TASK INSTRUCTIONS. Every entry should come back exactly as written, minus the pictures.

RECORDS.

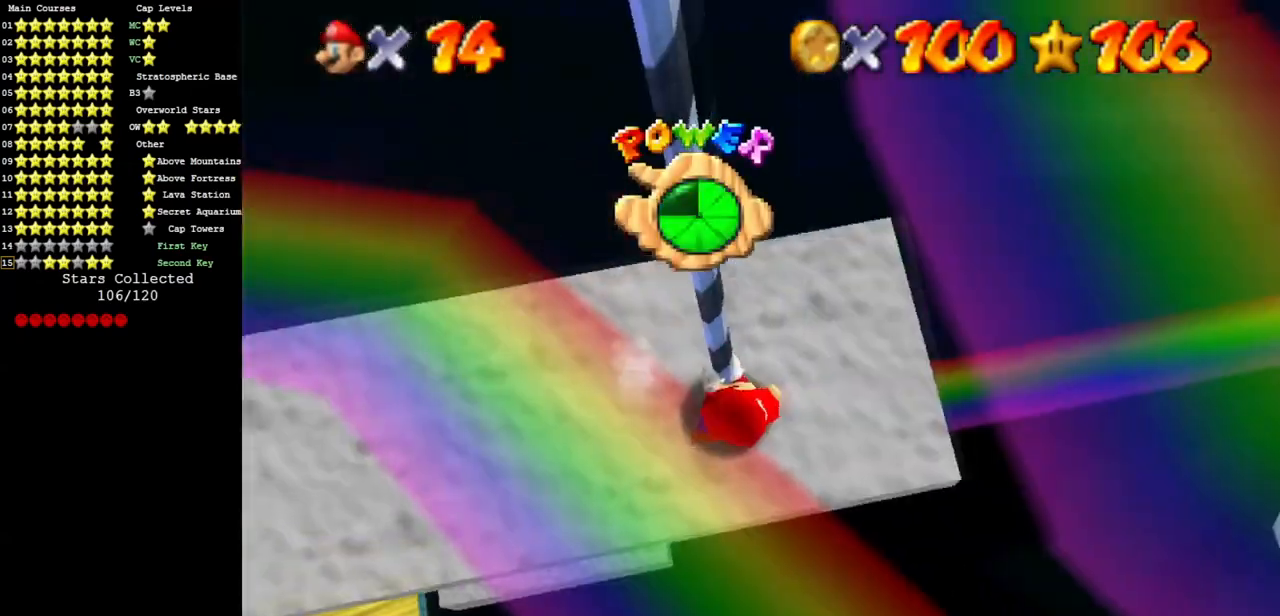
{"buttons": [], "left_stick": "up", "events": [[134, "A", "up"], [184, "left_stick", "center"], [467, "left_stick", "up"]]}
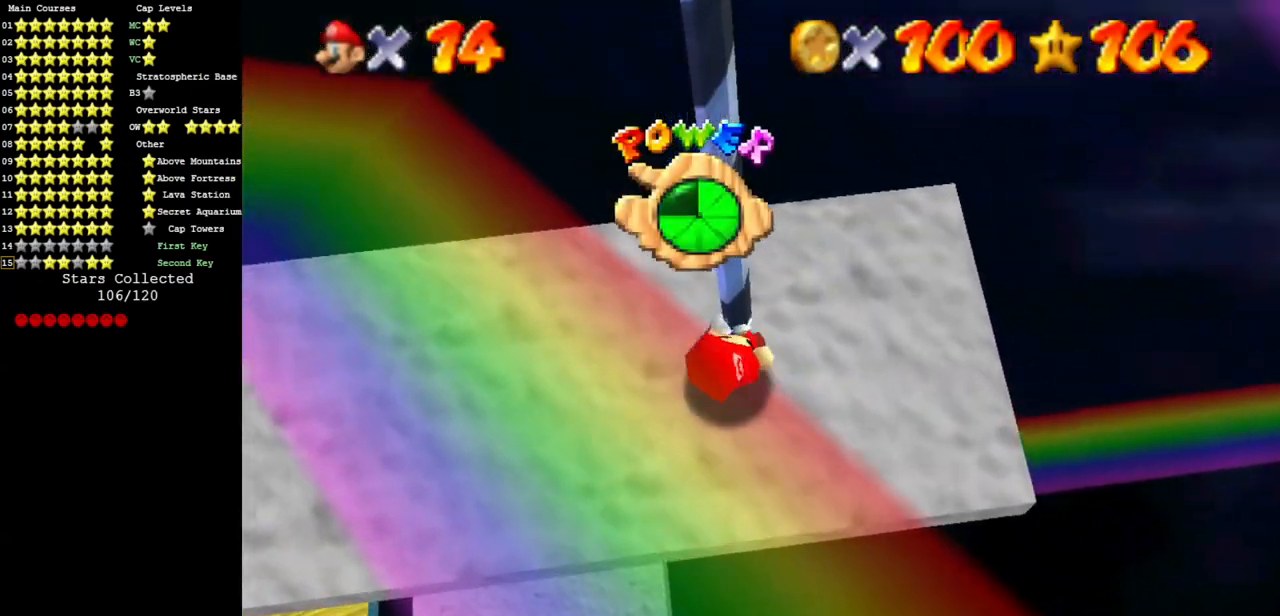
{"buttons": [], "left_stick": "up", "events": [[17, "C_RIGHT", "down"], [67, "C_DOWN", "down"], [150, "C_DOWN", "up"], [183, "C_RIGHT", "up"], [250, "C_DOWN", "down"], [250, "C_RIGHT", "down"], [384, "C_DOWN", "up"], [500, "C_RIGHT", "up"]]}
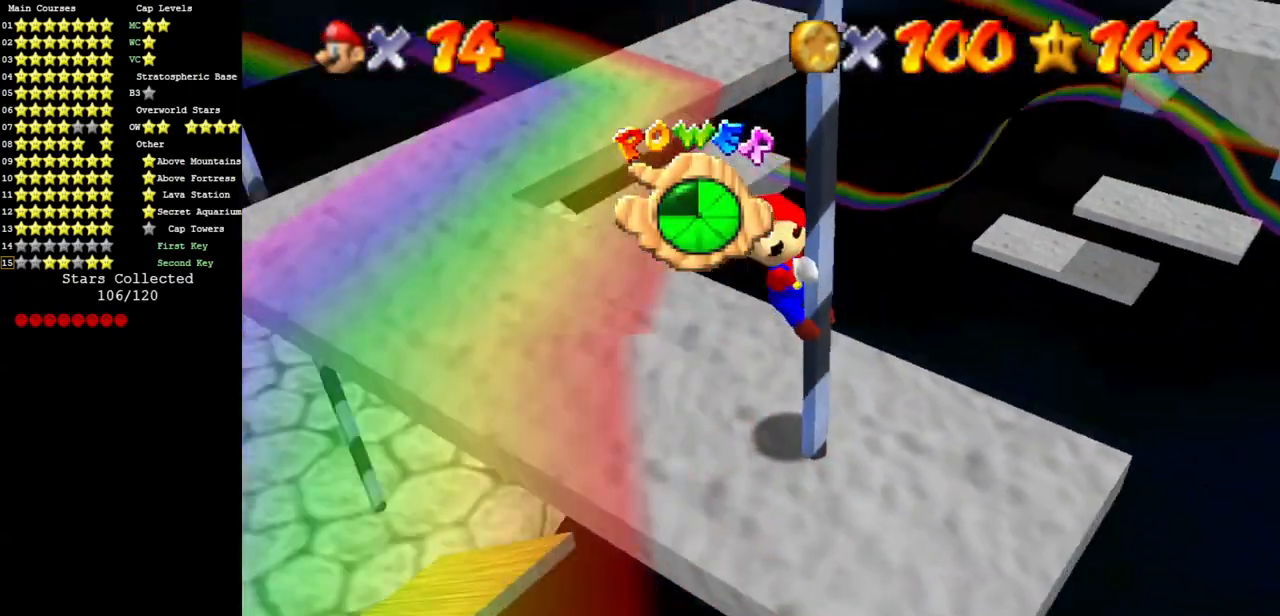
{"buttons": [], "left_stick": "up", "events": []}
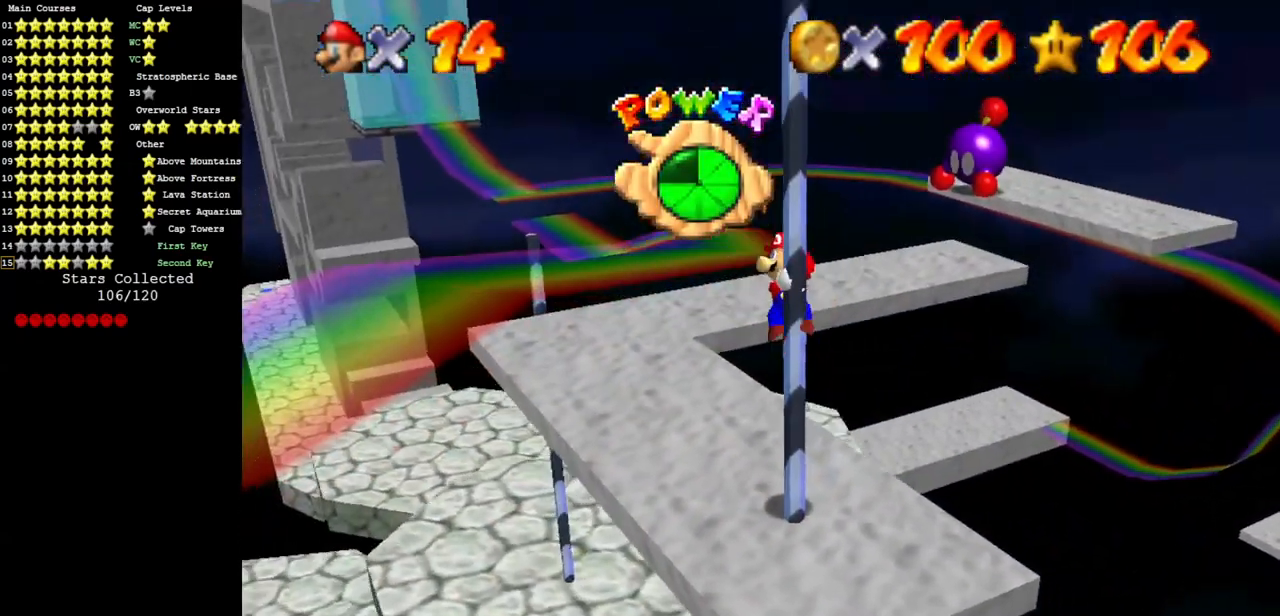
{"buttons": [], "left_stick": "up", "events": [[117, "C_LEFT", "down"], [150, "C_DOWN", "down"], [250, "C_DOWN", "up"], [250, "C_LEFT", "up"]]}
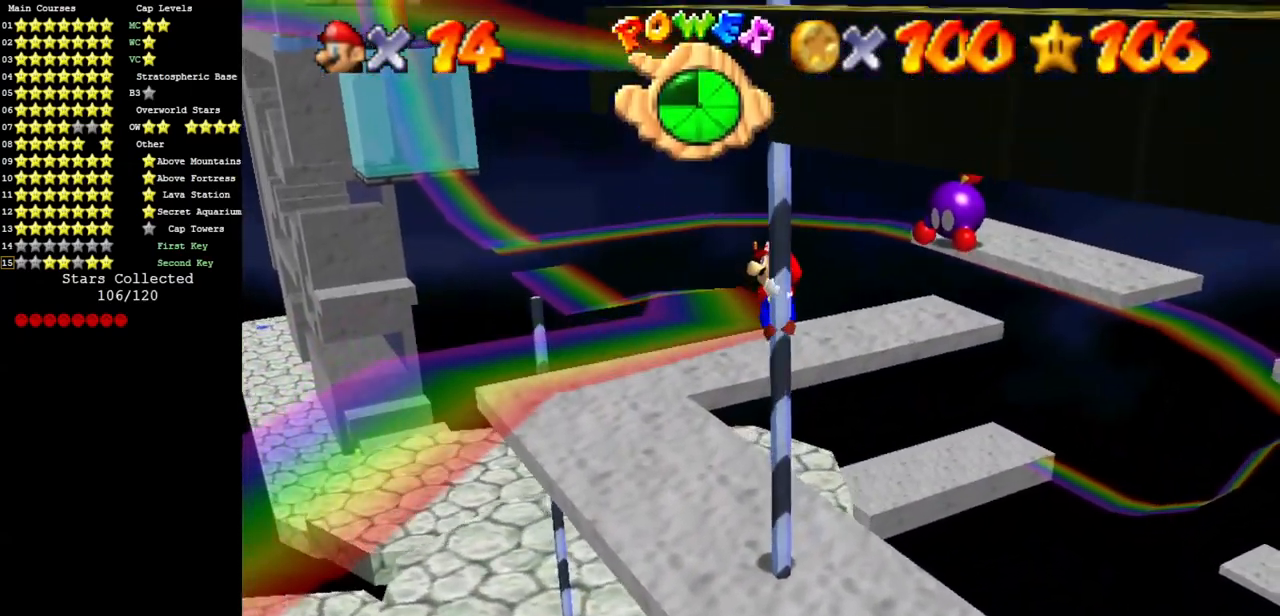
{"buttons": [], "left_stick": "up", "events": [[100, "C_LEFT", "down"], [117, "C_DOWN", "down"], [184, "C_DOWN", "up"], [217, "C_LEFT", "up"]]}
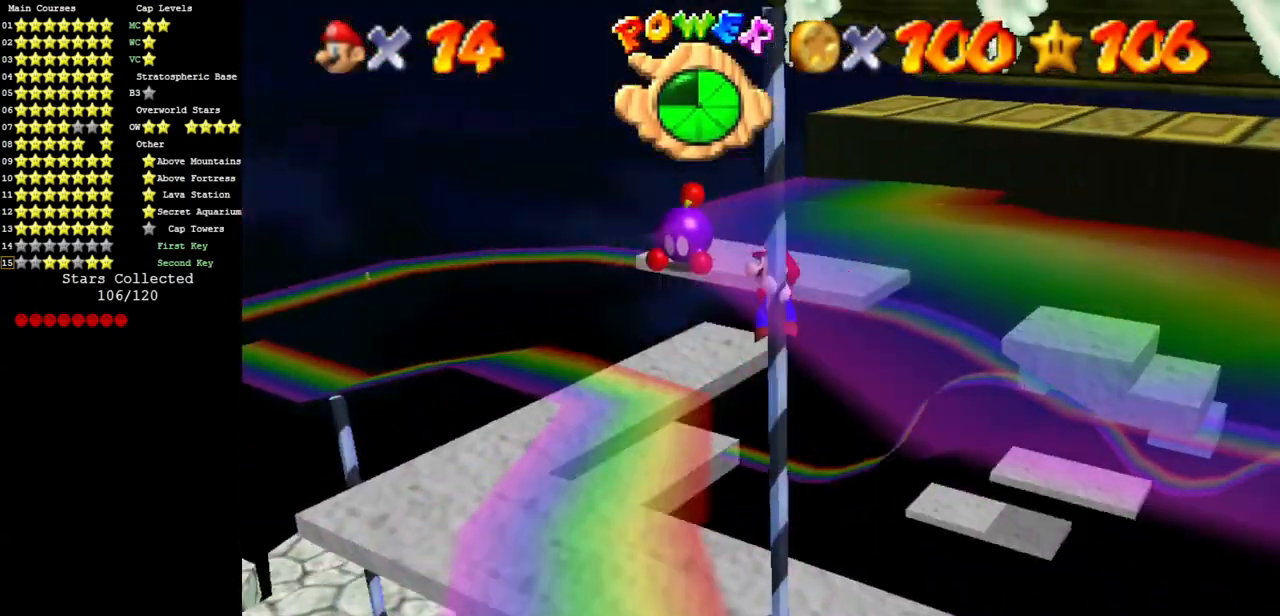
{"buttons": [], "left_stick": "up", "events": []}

ANSWER TO THE PROBLEM.
{"buttons": [], "left_stick": "up", "events": [[134, "A", "up"], [184, "left_stick", "center"], [467, "left_stick", "up"]]}
{"buttons": [], "left_stick": "up", "events": [[17, "C_RIGHT", "down"], [67, "C_DOWN", "down"], [150, "C_DOWN", "up"], [183, "C_RIGHT", "up"], [250, "C_DOWN", "down"], [250, "C_RIGHT", "down"], [384, "C_DOWN", "up"], [500, "C_RIGHT", "up"]]}
{"buttons": [], "left_stick": "up", "events": []}
{"buttons": [], "left_stick": "up", "events": [[117, "C_LEFT", "down"], [150, "C_DOWN", "down"], [250, "C_DOWN", "up"], [250, "C_LEFT", "up"]]}
{"buttons": [], "left_stick": "up", "events": [[100, "C_LEFT", "down"], [117, "C_DOWN", "down"], [184, "C_DOWN", "up"], [217, "C_LEFT", "up"]]}
{"buttons": [], "left_stick": "up", "events": []}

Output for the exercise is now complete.